Ein wichtiger Punkt, der uns bei der Brüsseler Kundgebung der CHP am Sonntag auffiel, war, dass alle belgischen und ausländischen Redner und Gäste, die an der Versammlung teilnahmen, auf Özels Aufruf hin am Ende der Kundgebung gemeinsam auf die Bühne kamen, um die Menschen zu begrüßen.
Özel dankte in seiner Rede wie folgt: „Heute sind hier nicht nur Freunde aus der Türkei. Heute sind hier zahlreiche Vertreter unserer europäischen Schwesterparteien. Sehr geschätzte Vertreter der Sozialistischen Internationale, der Partei der Europäischen Sozialisten, der Grünen, des Europäischen Parlaments sind hier. Wir danken allen Abgeordneten und dem Bürgermeister von Brüssel, den Bürgermeistern von Rom, Amsterdam, Barcelona, Budapest, die ihre Botschaften übermittelt haben, unserem Bruder, dem Bürgermeister von Thessaloniki, und den Bürgermeistern von Timișoara, Köln, Frankfurt und Utrecht von ganzem Herzen für ihre Unterstützung dieses Platzes und die Gastfreundschaft, die sie uns entgegengebracht haben. Es ist gut, dass sie existieren. Es ist gut, dass sie bei uns sind.“
Erinnern wir uns… Die Sozialistische Partei (PS) im französischsprachigen Teil Belgiens und die Sozialistische Partei (VOORUIT) im flämischsprachigen Teil Belgiens sind wie die Cumhuriyet Halk Partisi, die diese Kundgebung organisiert hat, Mitglieder der Sozialistischen Internationale…

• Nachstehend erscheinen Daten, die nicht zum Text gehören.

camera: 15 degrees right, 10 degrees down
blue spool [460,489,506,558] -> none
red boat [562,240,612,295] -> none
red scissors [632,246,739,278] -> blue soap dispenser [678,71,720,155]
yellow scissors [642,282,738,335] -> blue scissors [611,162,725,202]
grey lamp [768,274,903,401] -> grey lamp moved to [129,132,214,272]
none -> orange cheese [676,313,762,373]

Doch obwohl die Kundgebung mitten in Brüssel stattfand, machte sich keiner der gewählten türkischen Abgeordneten in den belgischen Bundes-, Regional- und Kommunalparlamenten, einschließlich der Mitglieder der sozialistischen Parteien, die Mühe, an dieser internationalistischen Solidaritätsveranstaltung, die nur wenige hundert Meter von ihrem Wohnort entfernt stattfand, teilzunehmen und Solidarität zu zeigen.
Erst vor einer Woche, als der sozialistische Bürgermeister von Brüssel, Philippe Close, für eine Veranstaltung des Galatasaray-Clubs nach Istanbul reiste, waren vier Mitglieder der Sozialistischen Partei des Brüsseler Regionalparlaments dabei.

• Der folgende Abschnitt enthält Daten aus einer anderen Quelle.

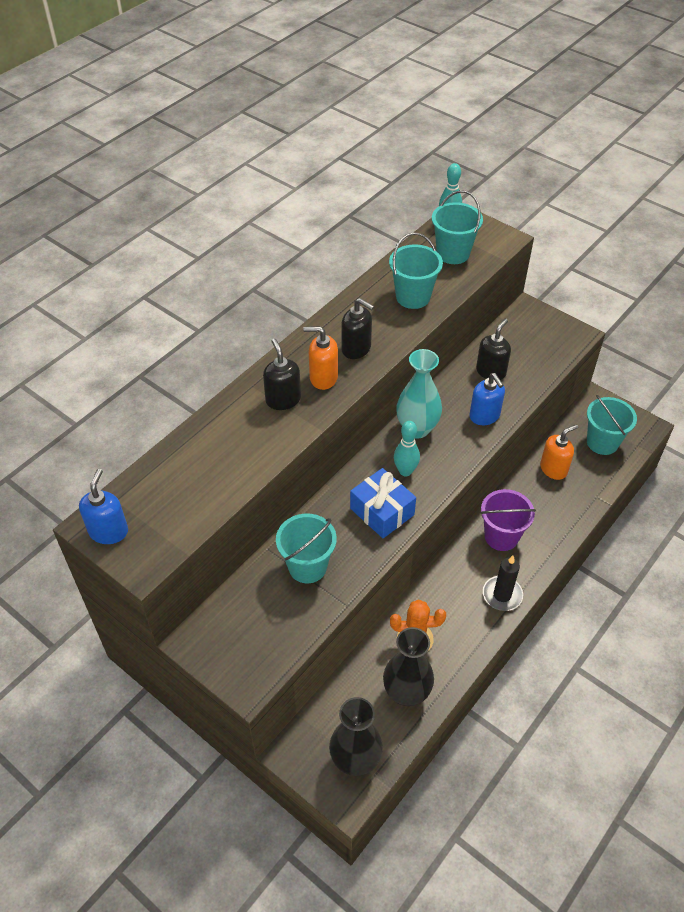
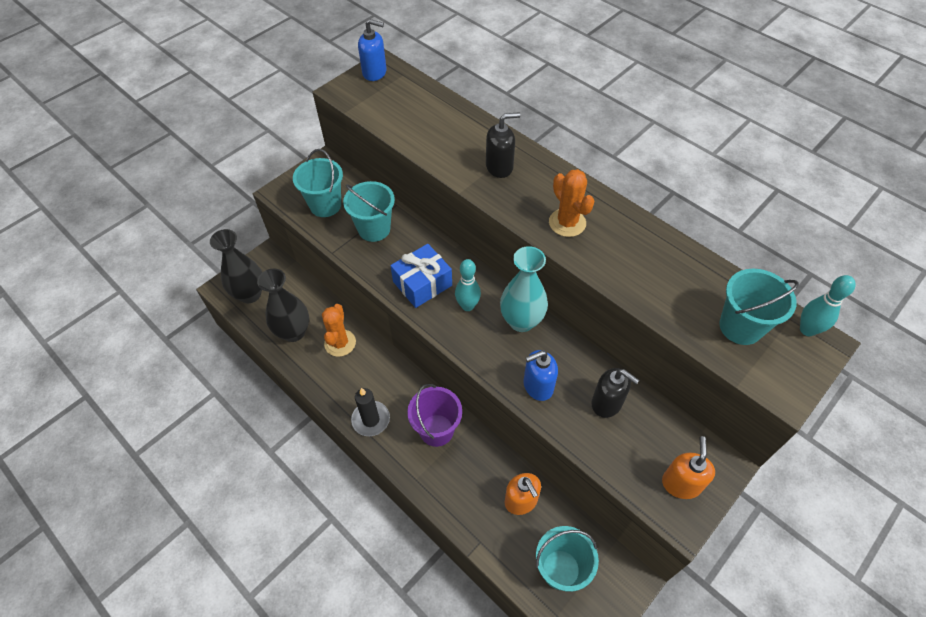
camera: 95 degrees right, 5 degrees up
orange soap dispenser [303,326,338,390] -> orange soap dispenser moved to [662,436,715,499]
black soap dispenser [341,298,374,359] -> orange cactus [549,169,595,237]
turquoise bucket [389,233,443,309] -> turquoise bucket moved to [293,149,343,217]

Während die Delegation an diesen Veranstaltungen teilnahm, machte sie sich nicht die Mühe, Ekrem İmamoğlu, den Bürgermeister der größten Metropole Europas, der als Opfer der Tyrannei Tayyips im Silivri-Gefängnis in der Nähe von Istanbul inhaftiert ist, zu besuchen und Solidarität zu zeigen.

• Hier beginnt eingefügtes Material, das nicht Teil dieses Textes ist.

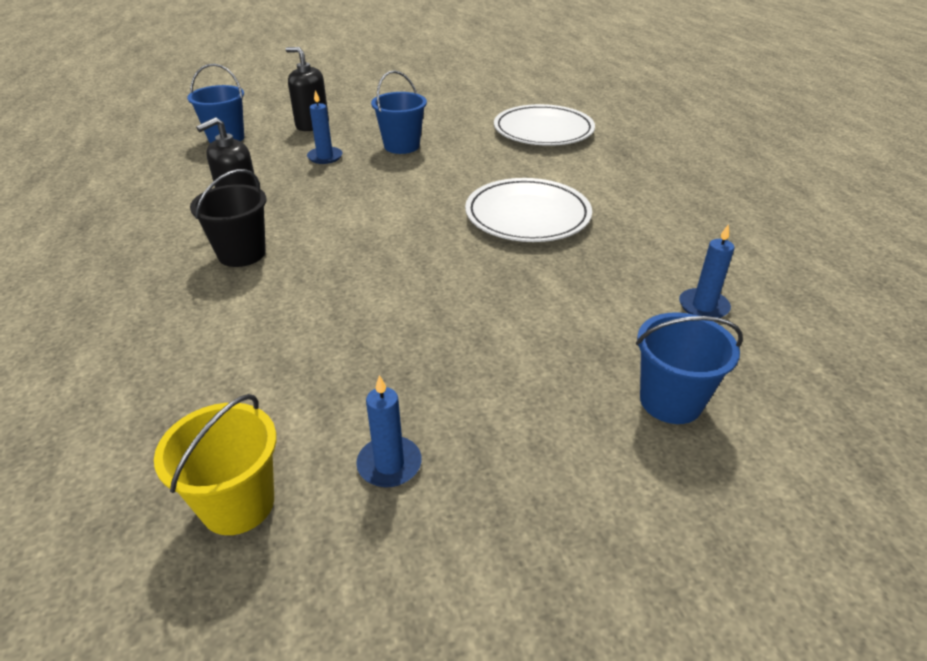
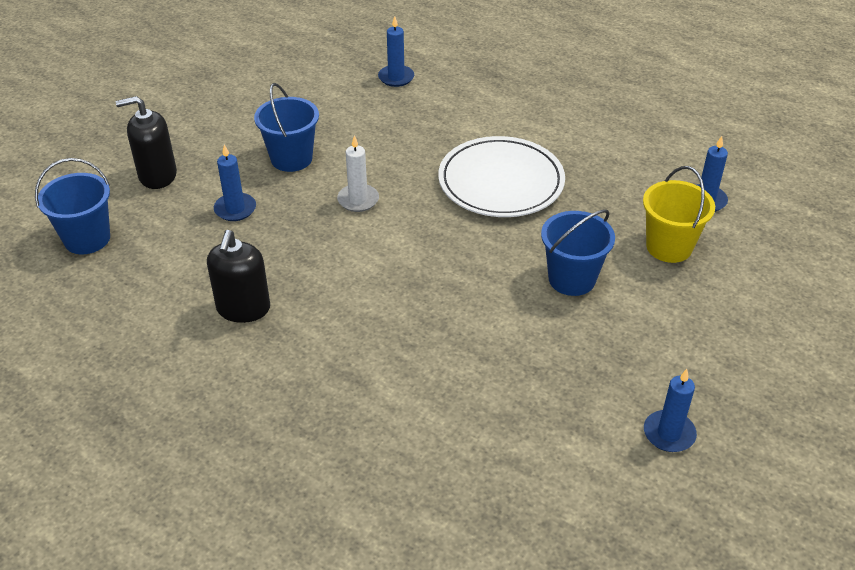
camera: 40 degrees left, 5 degrees up
yellow bucket [154,394,277,535] -> yellow bucket moved to [643,166,715,263]
black bucket [190,169,267,267] -> none
white plate [494,104,595,146] -> blue candle [378,16,414,87]
blue bucket [636,312,743,424] -> blue bucket moved to [541,209,615,296]
none -> white candle [337,135,379,212]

Während sich die Cumhuriyet Halk Partisi darauf vorbereitet, die Türkei ab den nächsten Wahlen zu regieren und die internationalen Beziehungen zu lenken, sollte sie auch die Frage der Vertretung türkischer Staatsbürger im Ausland in den Verwaltungen ihrer jeweiligen Länder und Regionen ernsthaft auf die Tagesordnung setzen und ihre „Schwester“-Parteien in der Sozialistischen Internationale dazu anhalten, bei der Auswahl türkischer Kandidaten sorgfältiger vorzugehen und zu verhindern, dass diese Diener der derzeitigen Regierung in der Türkei werden.
Dies ist gleichzeitig auch die Aufgabe der DEM-Partei, die wie die CHP Mitglied der Sozialistischen Internationale ist.